Or, as Mickelson put it, “Beware of the ailing golfer.”

Mickelson said his energy flagged after the sixth or seventh hole, but that playing at a slow pace seemed to help. He collected his birdies in bunches, playing in the same group with Love on the North Course. He made four birdies in a six-hole span finishing his front side, then made four more in another six-hole stretch coming in.

That last four-hole barrage included a 15-footer at No. 4, his 13th hole, a chip-in birdie at No. 6, another 15-footer at No. 7 and a two-putt birdie from 40 feet on his last hole, No. 9.

Mickelson said he really wasn’t surprised that he has played well despite the lack of practice, mainly because he knows Torrey Pines so well, he could probably par it blindfolded. Besides that, he knew he was already in good form from last week at Pebble Beach.

Stored data
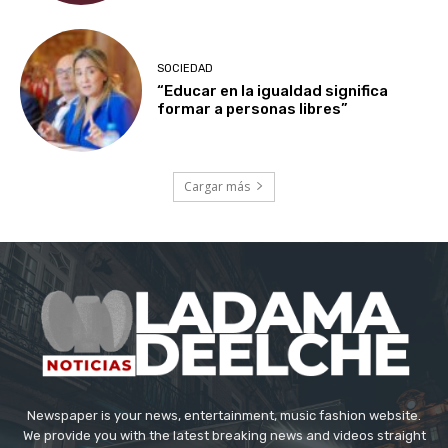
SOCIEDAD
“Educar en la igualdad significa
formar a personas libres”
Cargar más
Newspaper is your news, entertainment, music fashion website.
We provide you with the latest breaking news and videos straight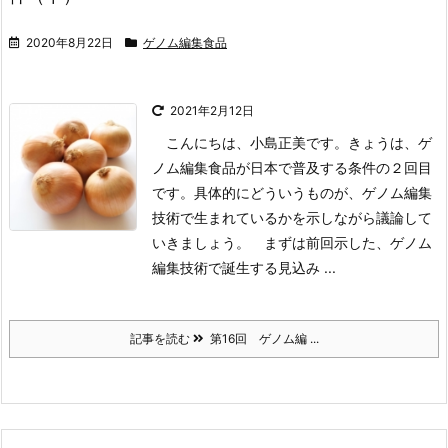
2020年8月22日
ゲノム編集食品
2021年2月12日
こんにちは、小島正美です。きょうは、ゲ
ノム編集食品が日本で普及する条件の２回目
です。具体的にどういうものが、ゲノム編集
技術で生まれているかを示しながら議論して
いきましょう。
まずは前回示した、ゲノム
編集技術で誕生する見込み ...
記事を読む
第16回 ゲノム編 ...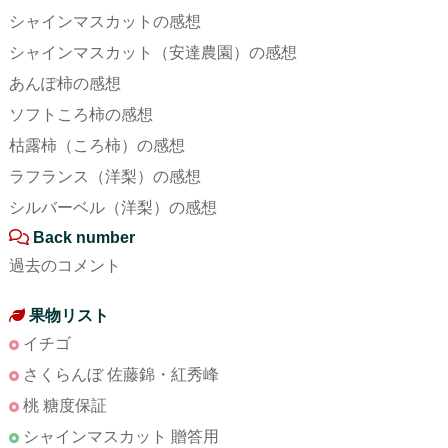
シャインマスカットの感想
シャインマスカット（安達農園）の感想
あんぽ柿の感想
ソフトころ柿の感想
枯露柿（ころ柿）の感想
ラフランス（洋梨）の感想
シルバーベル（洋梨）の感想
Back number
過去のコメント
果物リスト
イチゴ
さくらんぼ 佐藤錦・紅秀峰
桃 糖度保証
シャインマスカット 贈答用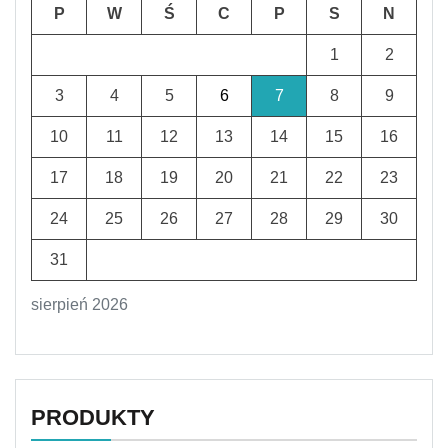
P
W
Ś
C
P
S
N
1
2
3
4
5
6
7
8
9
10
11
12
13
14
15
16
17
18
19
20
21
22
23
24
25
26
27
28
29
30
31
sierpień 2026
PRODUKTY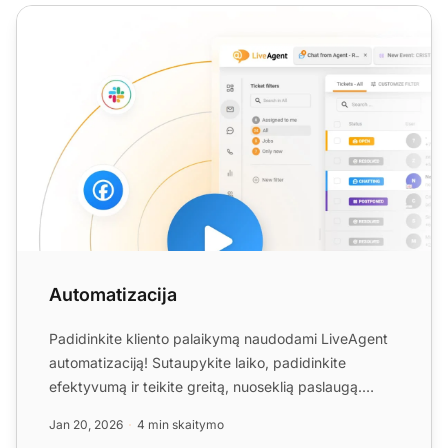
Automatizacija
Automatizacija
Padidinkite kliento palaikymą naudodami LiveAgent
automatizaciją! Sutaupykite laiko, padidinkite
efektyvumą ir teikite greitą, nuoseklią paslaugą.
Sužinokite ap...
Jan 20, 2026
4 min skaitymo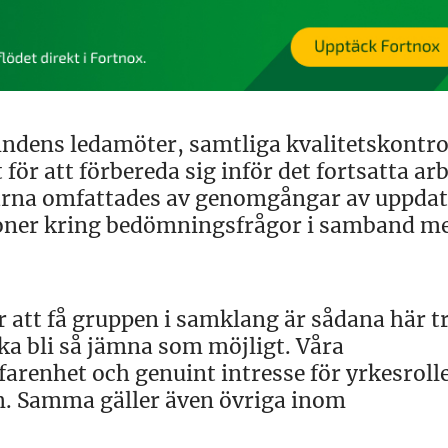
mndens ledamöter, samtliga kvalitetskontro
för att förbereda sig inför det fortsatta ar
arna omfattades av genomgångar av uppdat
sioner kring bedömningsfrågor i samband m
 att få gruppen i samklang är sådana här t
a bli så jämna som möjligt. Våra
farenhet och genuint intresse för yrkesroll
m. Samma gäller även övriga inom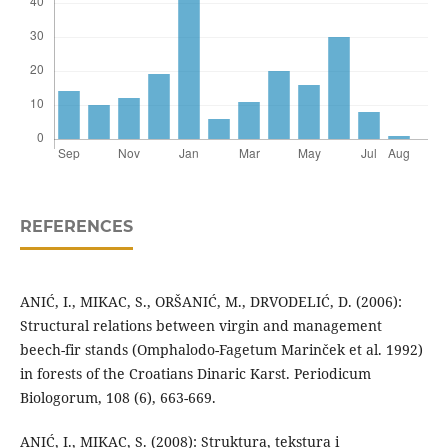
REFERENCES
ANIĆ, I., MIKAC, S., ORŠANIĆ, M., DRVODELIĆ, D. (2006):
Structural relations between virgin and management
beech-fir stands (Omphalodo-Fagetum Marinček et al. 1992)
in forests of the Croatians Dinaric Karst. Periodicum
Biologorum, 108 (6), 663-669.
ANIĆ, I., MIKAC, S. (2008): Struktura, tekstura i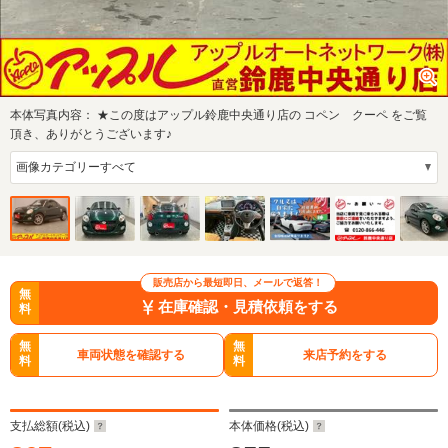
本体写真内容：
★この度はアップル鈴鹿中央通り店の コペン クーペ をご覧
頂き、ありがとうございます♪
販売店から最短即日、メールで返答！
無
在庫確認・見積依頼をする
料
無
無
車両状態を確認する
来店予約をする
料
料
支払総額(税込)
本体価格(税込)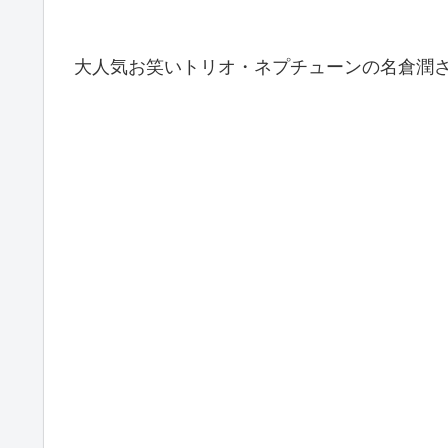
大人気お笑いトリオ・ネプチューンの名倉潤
--
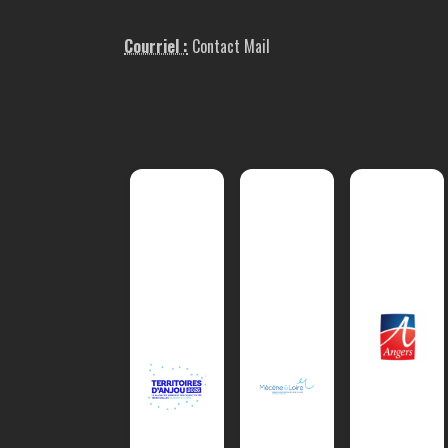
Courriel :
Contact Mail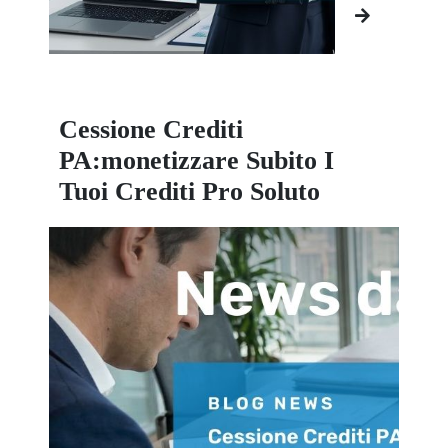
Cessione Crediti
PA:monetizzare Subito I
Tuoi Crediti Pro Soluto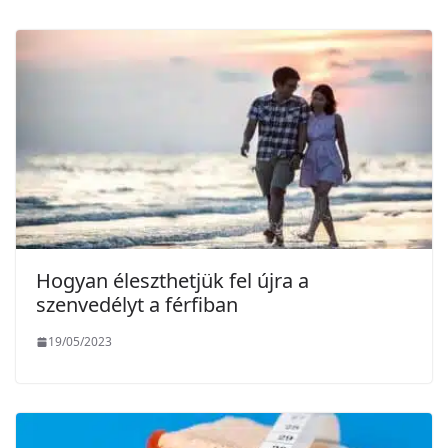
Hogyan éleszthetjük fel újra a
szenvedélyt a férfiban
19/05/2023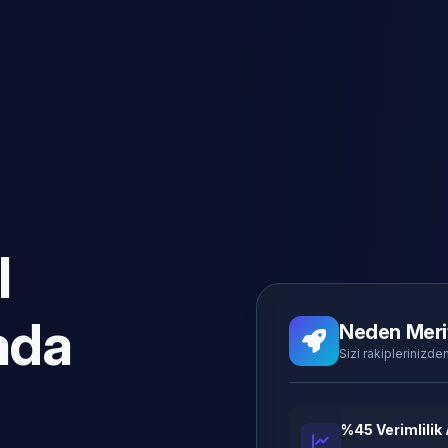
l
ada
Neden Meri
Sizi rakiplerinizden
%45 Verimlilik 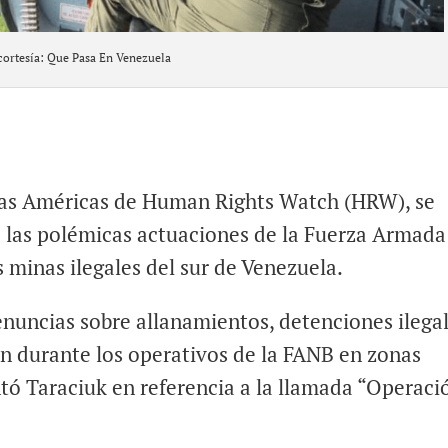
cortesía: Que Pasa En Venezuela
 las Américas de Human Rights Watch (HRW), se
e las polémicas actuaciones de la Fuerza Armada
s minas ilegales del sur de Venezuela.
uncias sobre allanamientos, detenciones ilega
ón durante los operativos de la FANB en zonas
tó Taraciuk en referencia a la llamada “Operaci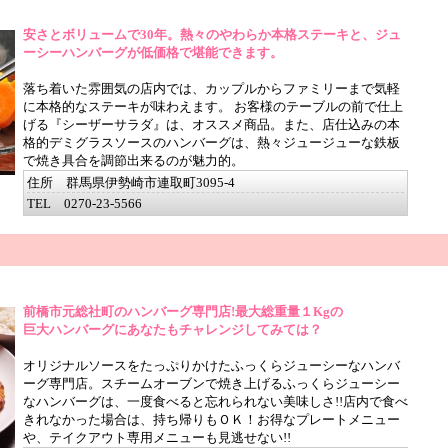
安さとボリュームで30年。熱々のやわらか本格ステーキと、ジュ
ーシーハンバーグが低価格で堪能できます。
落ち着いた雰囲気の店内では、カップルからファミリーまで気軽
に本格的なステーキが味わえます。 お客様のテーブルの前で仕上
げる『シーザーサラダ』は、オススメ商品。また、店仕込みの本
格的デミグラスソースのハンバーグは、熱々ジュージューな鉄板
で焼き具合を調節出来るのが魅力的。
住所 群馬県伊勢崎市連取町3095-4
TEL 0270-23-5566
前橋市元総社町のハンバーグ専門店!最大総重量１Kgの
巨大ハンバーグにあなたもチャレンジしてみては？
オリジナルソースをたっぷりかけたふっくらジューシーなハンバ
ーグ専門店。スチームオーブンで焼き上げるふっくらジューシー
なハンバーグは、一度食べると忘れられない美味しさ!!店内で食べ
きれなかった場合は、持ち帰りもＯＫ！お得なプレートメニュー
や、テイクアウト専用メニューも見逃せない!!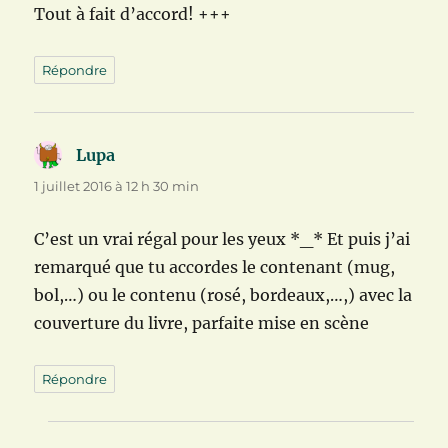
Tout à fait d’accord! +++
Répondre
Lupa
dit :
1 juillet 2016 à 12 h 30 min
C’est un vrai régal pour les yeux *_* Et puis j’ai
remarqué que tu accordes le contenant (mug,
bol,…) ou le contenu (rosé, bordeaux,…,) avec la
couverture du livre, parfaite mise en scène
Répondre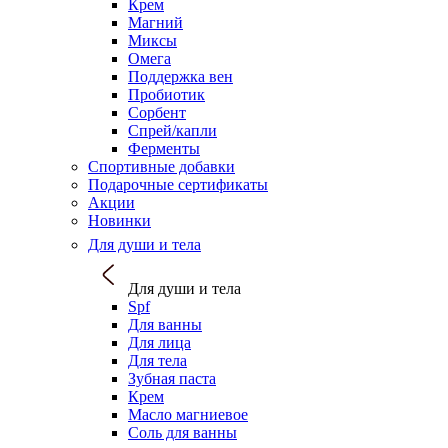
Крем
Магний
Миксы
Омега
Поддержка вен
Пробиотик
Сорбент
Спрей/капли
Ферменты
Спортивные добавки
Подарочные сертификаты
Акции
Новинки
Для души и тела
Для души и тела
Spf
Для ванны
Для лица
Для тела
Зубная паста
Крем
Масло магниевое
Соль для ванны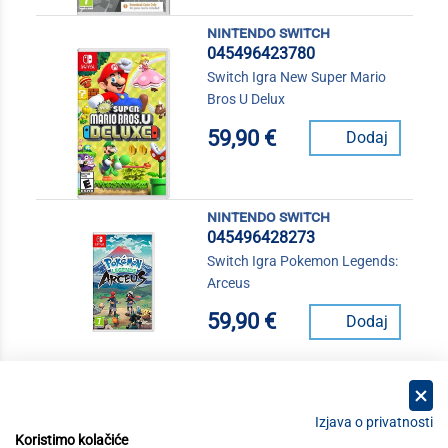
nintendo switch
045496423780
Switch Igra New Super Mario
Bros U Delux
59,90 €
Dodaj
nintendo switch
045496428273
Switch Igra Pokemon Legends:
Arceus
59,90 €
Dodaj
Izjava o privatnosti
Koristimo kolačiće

| PROBLEM SET |
**a)** From the golf passage, please list every hole number mentioned where Mickelson made a birdie.
**b)** Translate this sentence from the golf passage into Spanish: "He collected his birdies in bunches, playing in the same group with Love on the North Course."

| ANSWERS |
**a)** No. 4, No. 6, No. 7, No. 9

**b)** Consiguió sus birdies en rachas, jugando en el mismo grupo que Love en el North Course.